HC Deb 21 February 1972 vol 831 cc886-7
20. Mr. McBride

asked the Secretary of State for Wales to what extent he estimates the functions, in relation to housing, at present enjoyed by Swansea City Council, will be affected should the Housing Finance Bill become law.

Mr. Gibson-Watt

Swansea City Council will continue to exercise its present housing functions and will also be given important new functions in the private housing sector.

Mr. McBride

Is the Minister aware that in this case he has not read the Bill? Is he also aware that all local authorities in Wales will have their rent-fixing powers usurped by the Government-appointed non-elected rent scrutiny boards, and that Swansea City Council, in company with others which do not impose a rent increase by 1st April, must impose by retrospective legislation a mandatory increase of £1 a week on all local authority houses in October?

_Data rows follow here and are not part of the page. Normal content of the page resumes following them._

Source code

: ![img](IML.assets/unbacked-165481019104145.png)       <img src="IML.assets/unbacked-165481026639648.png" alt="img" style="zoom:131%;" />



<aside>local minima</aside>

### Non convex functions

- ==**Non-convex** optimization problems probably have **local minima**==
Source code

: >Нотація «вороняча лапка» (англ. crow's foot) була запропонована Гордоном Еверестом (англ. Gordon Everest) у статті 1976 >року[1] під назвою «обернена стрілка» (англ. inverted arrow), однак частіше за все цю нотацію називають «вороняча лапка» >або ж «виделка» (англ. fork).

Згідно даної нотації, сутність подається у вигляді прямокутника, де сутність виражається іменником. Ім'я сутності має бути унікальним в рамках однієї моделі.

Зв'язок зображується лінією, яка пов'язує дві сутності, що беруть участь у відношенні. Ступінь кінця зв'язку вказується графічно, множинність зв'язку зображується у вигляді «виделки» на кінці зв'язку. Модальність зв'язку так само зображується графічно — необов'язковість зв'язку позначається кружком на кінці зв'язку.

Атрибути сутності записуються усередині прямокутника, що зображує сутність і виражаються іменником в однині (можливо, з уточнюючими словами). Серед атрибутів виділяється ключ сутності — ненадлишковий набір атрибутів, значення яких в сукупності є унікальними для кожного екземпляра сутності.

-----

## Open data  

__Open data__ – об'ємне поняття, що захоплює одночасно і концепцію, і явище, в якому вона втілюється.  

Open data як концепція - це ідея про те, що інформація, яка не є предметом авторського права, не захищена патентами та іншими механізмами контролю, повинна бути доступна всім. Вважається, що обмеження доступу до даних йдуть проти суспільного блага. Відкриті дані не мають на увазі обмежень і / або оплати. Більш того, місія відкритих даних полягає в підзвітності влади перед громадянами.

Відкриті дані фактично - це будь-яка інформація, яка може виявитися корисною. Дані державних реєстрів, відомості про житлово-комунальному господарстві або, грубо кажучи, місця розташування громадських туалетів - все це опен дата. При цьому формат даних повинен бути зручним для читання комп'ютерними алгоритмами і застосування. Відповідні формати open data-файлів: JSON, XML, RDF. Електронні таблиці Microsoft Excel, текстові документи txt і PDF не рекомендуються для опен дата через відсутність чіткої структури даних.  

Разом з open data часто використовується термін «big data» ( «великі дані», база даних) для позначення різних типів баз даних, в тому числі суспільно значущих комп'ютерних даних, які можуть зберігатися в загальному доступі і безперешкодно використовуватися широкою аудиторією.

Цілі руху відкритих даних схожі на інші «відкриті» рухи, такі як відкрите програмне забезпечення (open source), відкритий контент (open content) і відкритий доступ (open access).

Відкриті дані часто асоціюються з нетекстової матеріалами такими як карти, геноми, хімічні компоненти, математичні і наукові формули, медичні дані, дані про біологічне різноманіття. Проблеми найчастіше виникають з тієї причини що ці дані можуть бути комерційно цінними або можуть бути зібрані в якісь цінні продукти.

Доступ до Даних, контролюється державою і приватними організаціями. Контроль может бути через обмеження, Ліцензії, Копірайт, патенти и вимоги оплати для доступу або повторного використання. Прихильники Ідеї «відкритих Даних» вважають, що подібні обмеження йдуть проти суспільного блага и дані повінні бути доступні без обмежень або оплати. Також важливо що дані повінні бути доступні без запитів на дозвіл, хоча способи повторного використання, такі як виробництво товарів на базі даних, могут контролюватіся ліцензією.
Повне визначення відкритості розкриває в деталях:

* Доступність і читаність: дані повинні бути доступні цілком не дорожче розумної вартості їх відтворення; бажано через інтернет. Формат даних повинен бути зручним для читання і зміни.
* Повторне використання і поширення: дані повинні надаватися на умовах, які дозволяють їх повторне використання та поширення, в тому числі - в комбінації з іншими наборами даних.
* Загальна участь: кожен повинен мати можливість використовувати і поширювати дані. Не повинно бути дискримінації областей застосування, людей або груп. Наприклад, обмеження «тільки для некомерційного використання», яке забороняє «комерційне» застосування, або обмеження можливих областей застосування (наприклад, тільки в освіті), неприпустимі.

Is the Minister aware that the Housing Finance Bill in certain circumstances imposes fines on tenants, councillors and council officers and effectively removes housing control from democratically elected councillors in Swansea and all Wales?

Mr. Gibson-Watt

The extensive housing functions now undertaken by local authorities will remain their responsibility in the future, and there is no proposal to alter this. Authorities will continue to be responsible for assessing the housing needs in their area and for taking steps to meet those needs.

23. Mr. Alan Williams

asked the Secretary of State for Wales whether he now proposes to hold a further meeting with Swansea City Council about his local government reform proposals.

Mr. Peter Thomas

I have already held one meeting with the city council. I do not think that a further meeting would produce any information not already available to me.

Mr. Williams

As my hon. Friend the Member for Gower (Mr. Ifor Davies), my hon. Friend the Member for Swansea, East (Mr. McBride) and I discovered when we met the Secretary of State last week that the adding of Gower to Swansea rests on two dubious points—the first being two words appearing in a set of minutes, which were not reported verbatim, of a meeting between the right hon. Gentleman and the council, this set of minutes having neither been seen nor corroborated by Swansea, and the second being a majority of three on the Gower R.D.C., which represents fewer than 20,000 people, the unanimous opposition of Swansea Council, which represents 180,000 people having been ignored—may I ask the right hon. and learned Gentleman to look again at his decision in the light of the evidence which I sent him subsequent to the meeting last week?

Mr. Thomas

The attitude of Swansea Council is, I believe, perfectly clear. The city council's first choice was that it should be the centre of a one-tier authority. Its second choice was that Swansea, within its present boundaries, should be a new district within the new county of West Glamorgan. When Swansea Council met me I was told that it would be prepared, as a third choice, to accept Gower, provided it was the whole of Gower. The Gower R.D.C., on the other hand, by a letter dated 26th May, told me that the council had approved a resolution unanimously to the effect that the whole of the R.D.C. of Gower should form part of the district forming Swansea.